Depuis l’arrestation de Yorgen Fenech, l’un des hommes d’affaires les plus influents de l’île, les critiques envers le Premier ministre et les appels à la démission se multiplient. D’après les éléments de l’enquête qui ont fuité dans la presse locale, Joseph Muscat a continué à rencontrer Yorgen Fenech bien qu’il l’ait su suspecté d’être mêlé à la mort de la journaliste : il a même signé en personne l’ordre de le mettre sur écoute, une responsabilité qui incombe normalement au ministre de l’Intérieur.

«Nouvelle ingérence potentielle du Premier ministre»

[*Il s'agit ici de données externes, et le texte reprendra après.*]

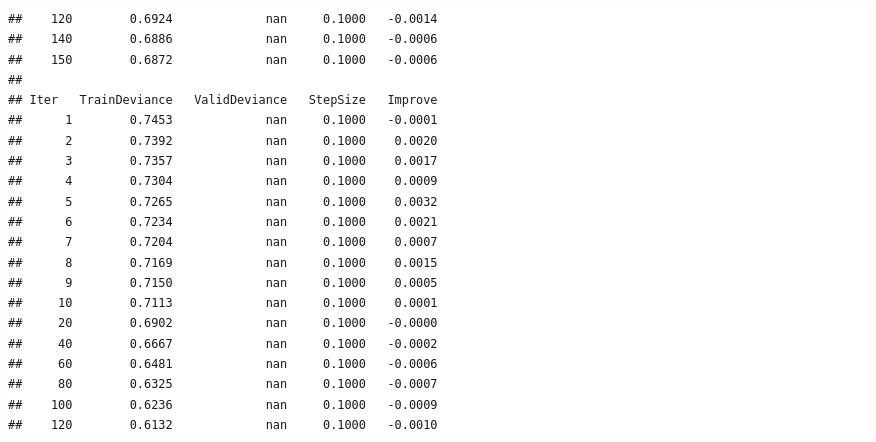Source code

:     ##    120        0.6924             nan     0.1000   -0.0014
    ##    140        0.6886             nan     0.1000   -0.0006
    ##    150        0.6872             nan     0.1000   -0.0006
    ## 
    ## Iter   TrainDeviance   ValidDeviance   StepSize   Improve
    ##      1        0.7453             nan     0.1000   -0.0001
    ##      2        0.7392             nan     0.1000    0.0020
    ##      3        0.7357             nan     0.1000    0.0017
    ##      4        0.7304             nan     0.1000    0.0009
    ##      5        0.7265             nan     0.1000    0.0032
    ##      6        0.7234             nan     0.1000    0.0021
    ##      7        0.7204             nan     0.1000    0.0007
    ##      8        0.7169             nan     0.1000    0.0015
    ##      9        0.7150             nan     0.1000    0.0005
    ##     10        0.7113             nan     0.1000    0.0001
    ##     20        0.6902             nan     0.1000   -0.0000
    ##     40        0.6667             nan     0.1000   -0.0002
    ##     60        0.6481             nan     0.1000   -0.0006
    ##     80        0.6325             nan     0.1000   -0.0007
    ##    100        0.6236             nan     0.1000   -0.0009
    ##    120        0.6132             nan     0.1000   -0.0010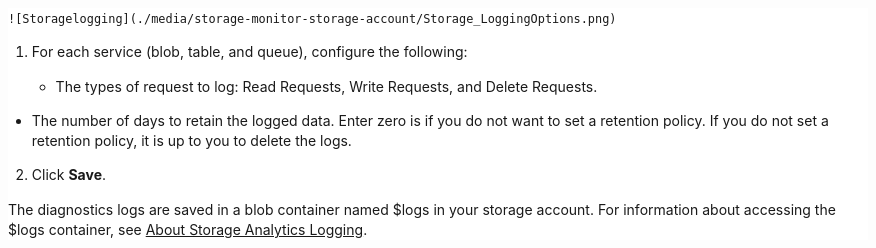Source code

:     ![Storagelogging](./media/storage-monitor-storage-account/Storage_LoggingOptions.png)


1. For each service (blob, table, and queue), configure the following:

   * The types of request to log: Read Requests, Write Requests, and Delete Requests.

* The number of days to retain the logged data. Enter zero is if you do not want to set a retention policy. If you do not set a retention policy, it is up to you to delete the logs.


2. Click **Save**.


The diagnostics logs are saved in a blob container named $logs in your storage account. For information about accessing the $logs container, see [About Storage Analytics Logging](http://msdn.microsoft.com/library/azure/hh343262.aspx).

Plus grave encore, le Premier ministre a toujours défendu et protégé son ami et ancien chef de cabinet Keith Schembri, pointé du doigt à de nombreuses reprises par Daphne Caruana Galizia et désormais décrit comme le «cerveau» du meurtre par Yorgen Fenech. Il lui aurait même donné accès aux briefings des services secrets qui le tenaient au courant des avancées de l’enquête. Dans la nuit de jeudi à vendredi, Keith Schembri a été relâché moins de trois jours après son arrestation. Aucune charge n’a été retenue contre lui. «Joseph Muscat est dans une position difficile, qu’il ait des choses à se reprocher ou non, parce qu’il n’a pas mis en place les réformes qui auraient permis une meilleure séparation entre l’exécutif et le judiciaire, estime Pieter Omtzigt. Il a au contraire choisi d’agir comme porte-parole de la police depuis l’arrestation de Melvin Theuma.»

Pour ne rien arranger, la question des immunités judiciaires place elle aussi le Premier ministre au centre du jeu. Avant de se mettre à table, l’intermédiaire Melvin Theuma en a obtenue une, qui devrait lui éviter toutes poursuites dans cette affaire, et Yorgen Fenech a ensuite réclamé le même traitement. Or c’est en dernier lieu à Joseph Muscat de décider d’accorder ou non ces immunités, ce qui laisse planer le risque qu’il continue à protéger ses proches. La question est d’autant plus prégnante que Reuters a révélé que l’un des assassins présumés avait désigné dès avril 2018 Melvin Theuma comme intermédiaire, sans obtenir d’immunité en retour. «C’est une question qui pointe une nouvelle ingérence potentielle du Premier ministre dans l’enquête. On craint qu’il cherche à accorder des immunités pour protéger des personnes impliquées dans le meurtre, plutôt que pour faire avancer l’enquête, explique Pauline Adès-Mevel. Mais aujourd’hui les faits exposés sont tels que la position de Joseph Muscat va être difficile à tenir s’il cherche à épargner des proches.»

Malgré tous ses manquements pendant deux ans dans l’affaire Caruana Galizia, la justice maltaise reste performante dans d’autres domaines. Même à titre posthume, la journaliste est toujours poursuivie pour diffamation dans 47 affaires.